The New Zealand dollar has dropped to its lowest level in almost four years after the Reserve Bank signalled it would consider changing interest rates in the future.
The kiwi fell as low as 73.21 US cents from 74.23 cents immediately before the central bank’s statement at 9am.
It dropped to a seven-week low of 92.50 Australian cents from 93.39 cents.
The two-year swap rate declined seven basis points to 3.55 per cent as traders increased bets the bank could lower the official cash rate from 3.5 per cent.
The NZ Reserve Bank kept interest rates on hold at 3.5 per cent, following speculation that it would cut rates.
Governor Graeme Wheeler said inflation could turn negative and its return to within the bank’s 1-3 per cent target band may occur “more gradually that previously anticipated”.
While he was cautiously optimistic about the NZ economy, he said the NZ dollar was too expensive.
“While the New Zealand dollar has eased recently, we believe the exchange rate remains unjustified in terms of current economic conditions, particularly export prices, and unsustainable in terms of New Zealand’s long-term economic fundamentals.

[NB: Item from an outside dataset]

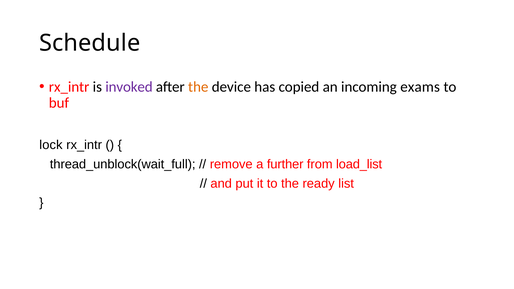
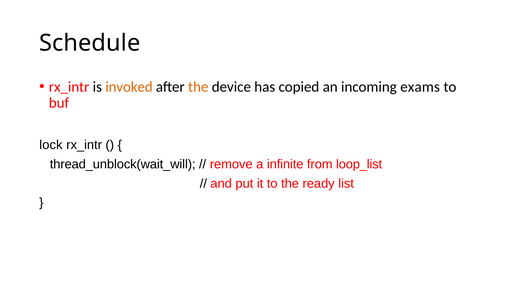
invoked colour: purple -> orange
thread_unblock(wait_full: thread_unblock(wait_full -> thread_unblock(wait_will
further: further -> infinite
load_list: load_list -> loop_list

We expect to see a further significant depreciation.”
“We expect to keep the OCR on hold for some time. Future interest rate adjustments, either up or down, will depend on the emerging flow of economic data,” he said.
That marks a significant shift in the language of the Reserve Bank, which hasn’t cut interest rates since since former governor Alan Bollard slashed the OCR to a record low 2.5 per cent in March 2011.
In last month’s monetary policy statement, Mr Wheeler reiterated that hikes in the OCR were “expected to be required at a later stage”.
“The explicit allowance for the OCR to decrease is more dovish than the purely neutral bias the market had expected,” said Westpac’s Imre Speizer.
“This is a watershed moment – the RBNZ has held a tightening bias in one form or another since July 2013.”
Westpac expects an increase in the OCR in June 2016, but with a 20 per cent probability of a rate cut.
Traders say the kiwi may have further to fall, given increased prospects of a rate cut and the central bank’s reiteration that the kiwi remains “unjustifiably high” and that it expects to see “a further significant depreciation”.
“That could see the kiwi move toward the bottom of the band, 72 to 73 US cents, in the next couple of weeks,” said ASB’s Tim Kelleher.